## Exercise material
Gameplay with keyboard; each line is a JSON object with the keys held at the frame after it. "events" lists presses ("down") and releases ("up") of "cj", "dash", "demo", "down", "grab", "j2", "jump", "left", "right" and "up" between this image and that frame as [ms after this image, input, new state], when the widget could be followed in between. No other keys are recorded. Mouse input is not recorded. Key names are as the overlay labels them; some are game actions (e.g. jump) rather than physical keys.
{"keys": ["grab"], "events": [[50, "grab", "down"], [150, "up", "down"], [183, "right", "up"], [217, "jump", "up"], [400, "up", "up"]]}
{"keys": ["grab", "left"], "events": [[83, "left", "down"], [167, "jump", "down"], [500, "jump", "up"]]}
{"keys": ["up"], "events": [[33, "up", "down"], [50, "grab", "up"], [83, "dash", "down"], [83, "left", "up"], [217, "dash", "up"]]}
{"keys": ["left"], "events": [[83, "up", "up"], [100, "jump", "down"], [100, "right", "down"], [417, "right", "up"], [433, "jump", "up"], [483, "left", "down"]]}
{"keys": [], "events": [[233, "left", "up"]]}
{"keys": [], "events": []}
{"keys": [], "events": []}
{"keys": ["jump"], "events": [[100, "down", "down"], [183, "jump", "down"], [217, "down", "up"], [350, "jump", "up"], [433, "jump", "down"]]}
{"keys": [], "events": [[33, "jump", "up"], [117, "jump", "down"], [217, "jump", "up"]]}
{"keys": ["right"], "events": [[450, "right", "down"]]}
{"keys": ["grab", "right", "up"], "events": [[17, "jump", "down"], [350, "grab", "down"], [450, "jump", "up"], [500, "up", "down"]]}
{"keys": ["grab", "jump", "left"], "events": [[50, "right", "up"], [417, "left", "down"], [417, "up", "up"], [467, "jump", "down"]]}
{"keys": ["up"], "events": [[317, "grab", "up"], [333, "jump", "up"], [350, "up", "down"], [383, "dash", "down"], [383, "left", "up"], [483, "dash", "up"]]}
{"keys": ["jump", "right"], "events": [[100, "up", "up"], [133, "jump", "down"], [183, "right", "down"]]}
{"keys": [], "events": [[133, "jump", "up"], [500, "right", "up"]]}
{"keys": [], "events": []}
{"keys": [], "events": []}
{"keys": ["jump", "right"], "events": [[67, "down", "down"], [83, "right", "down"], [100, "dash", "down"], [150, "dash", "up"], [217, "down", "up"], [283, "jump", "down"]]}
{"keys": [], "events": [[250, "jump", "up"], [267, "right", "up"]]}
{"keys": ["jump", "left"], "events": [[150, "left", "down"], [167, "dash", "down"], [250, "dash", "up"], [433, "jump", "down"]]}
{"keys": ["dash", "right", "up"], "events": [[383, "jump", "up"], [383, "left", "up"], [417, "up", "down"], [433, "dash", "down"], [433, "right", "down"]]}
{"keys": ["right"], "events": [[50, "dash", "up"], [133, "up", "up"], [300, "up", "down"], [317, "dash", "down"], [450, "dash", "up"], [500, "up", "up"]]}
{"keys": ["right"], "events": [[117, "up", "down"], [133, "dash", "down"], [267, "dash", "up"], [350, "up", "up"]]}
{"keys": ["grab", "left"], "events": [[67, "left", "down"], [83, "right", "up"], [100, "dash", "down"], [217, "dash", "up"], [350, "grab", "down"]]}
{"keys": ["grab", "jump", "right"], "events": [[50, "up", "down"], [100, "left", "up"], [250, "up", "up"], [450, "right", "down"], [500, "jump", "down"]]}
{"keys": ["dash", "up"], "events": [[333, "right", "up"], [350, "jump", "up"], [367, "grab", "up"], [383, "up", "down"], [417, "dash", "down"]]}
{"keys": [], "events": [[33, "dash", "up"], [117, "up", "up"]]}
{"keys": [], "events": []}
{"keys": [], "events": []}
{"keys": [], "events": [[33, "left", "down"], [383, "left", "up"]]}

## Problem details
The job here is to write out all the entries again exactly.

## Reply
Gameplay with keyboard; each line is a JSON object with the keys held at the frame after it. "events" lists presses ("down") and releases ("up") of "cj", "dash", "demo", "down", "grab", "j2", "jump", "left", "right" and "up" between this image and that frame as [ms after this image, input, new state], when the widget could be followed in between. No other keys are recorded. Mouse input is not recorded. Key names are as the overlay labels them; some are game actions (e.g. jump) rather than physical keys.
{"keys": ["grab"], "events": [[50, "grab", "down"], [150, "up", "down"], [183, "right", "up"], [217, "jump", "up"], [400, "up", "up"]]}
{"keys": ["grab", "left"], "events": [[83, "left", "down"], [167, "jump", "down"], [500, "jump", "up"]]}
{"keys": ["up"], "events": [[33, "up", "down"], [50, "grab", "up"], [83, "dash", "down"], [83, "left", "up"], [217, "dash", "up"]]}
{"keys": ["left"], "events": [[83, "up", "up"], [100, "jump", "down"], [100, "right", "down"], [417, "right", "up"], [433, "jump", "up"], [483, "left", "down"]]}
{"keys": [], "events": [[233, "left", "up"]]}
{"keys": [], "events": []}
{"keys": [], "events": []}
{"keys": ["jump"], "events": [[100, "down", "down"], [183, "jump", "down"], [217, "down", "up"], [350, "jump", "up"], [433, "jump", "down"]]}
{"keys": [], "events": [[33, "jump", "up"], [117, "jump", "down"], [217, "jump", "up"]]}
{"keys": ["right"], "events": [[450, "right", "down"]]}
{"keys": ["grab", "right", "up"], "events": [[17, "jump", "down"], [350, "grab", "down"], [450, "jump", "up"], [500, "up", "down"]]}
{"keys": ["grab", "jump", "left"], "events": [[50, "right", "up"], [417, "left", "down"], [417, "up", "up"], [467, "jump", "down"]]}
{"keys": ["up"], "events": [[317, "grab", "up"], [333, "jump", "up"], [350, "up", "down"], [383, "dash", "down"], [383, "left", "up"], [483, "dash", "up"]]}
{"keys": ["jump", "right"], "events": [[100, "up", "up"], [133, "jump", "down"], [183, "right", "down"]]}
{"keys": [], "events": [[133, "jump", "up"], [500, "right", "up"]]}
{"keys": [], "events": []}
{"keys": [], "events": []}
{"keys": ["jump", "right"], "events": [[67, "down", "down"], [83, "right", "down"], [100, "dash", "down"], [150, "dash", "up"], [217, "down", "up"], [283, "jump", "down"]]}
{"keys": [], "events": [[250, "jump", "up"], [267, "right", "up"]]}
{"keys": ["jump", "left"], "events": [[150, "left", "down"], [167, "dash", "down"], [250, "dash", "up"], [433, "jump", "down"]]}
{"keys": ["dash", "right", "up"], "events": [[383, "jump", "up"], [383, "left", "up"], [417, "up", "down"], [433, "dash", "down"], [433, "right", "down"]]}
{"keys": ["right"], "events": [[50, "dash", "up"], [133, "up", "up"], [300, "up", "down"], [317, "dash", "down"], [450, "dash", "up"], [500, "up", "up"]]}
{"keys": ["right"], "events": [[117, "up", "down"], [133, "dash", "down"], [267, "dash", "up"], [350, "up", "up"]]}
{"keys": ["grab", "left"], "events": [[67, "left", "down"], [83, "right", "up"], [100, "dash", "down"], [217, "dash", "up"], [350, "grab", "down"]]}
{"keys": ["grab", "jump", "right"], "events": [[50, "up", "down"], [100, "left", "up"], [250, "up", "up"], [450, "right", "down"], [500, "jump", "down"]]}
{"keys": ["dash", "up"], "events": [[333, "right", "up"], [350, "jump", "up"], [367, "grab", "up"], [383, "up", "down"], [417, "dash", "down"]]}
{"keys": [], "events": [[33, "dash", "up"], [117, "up", "up"]]}
{"keys": [], "events": []}
{"keys": [], "events": []}
{"keys": [], "events": [[33, "left", "down"], [383, "left", "up"]]}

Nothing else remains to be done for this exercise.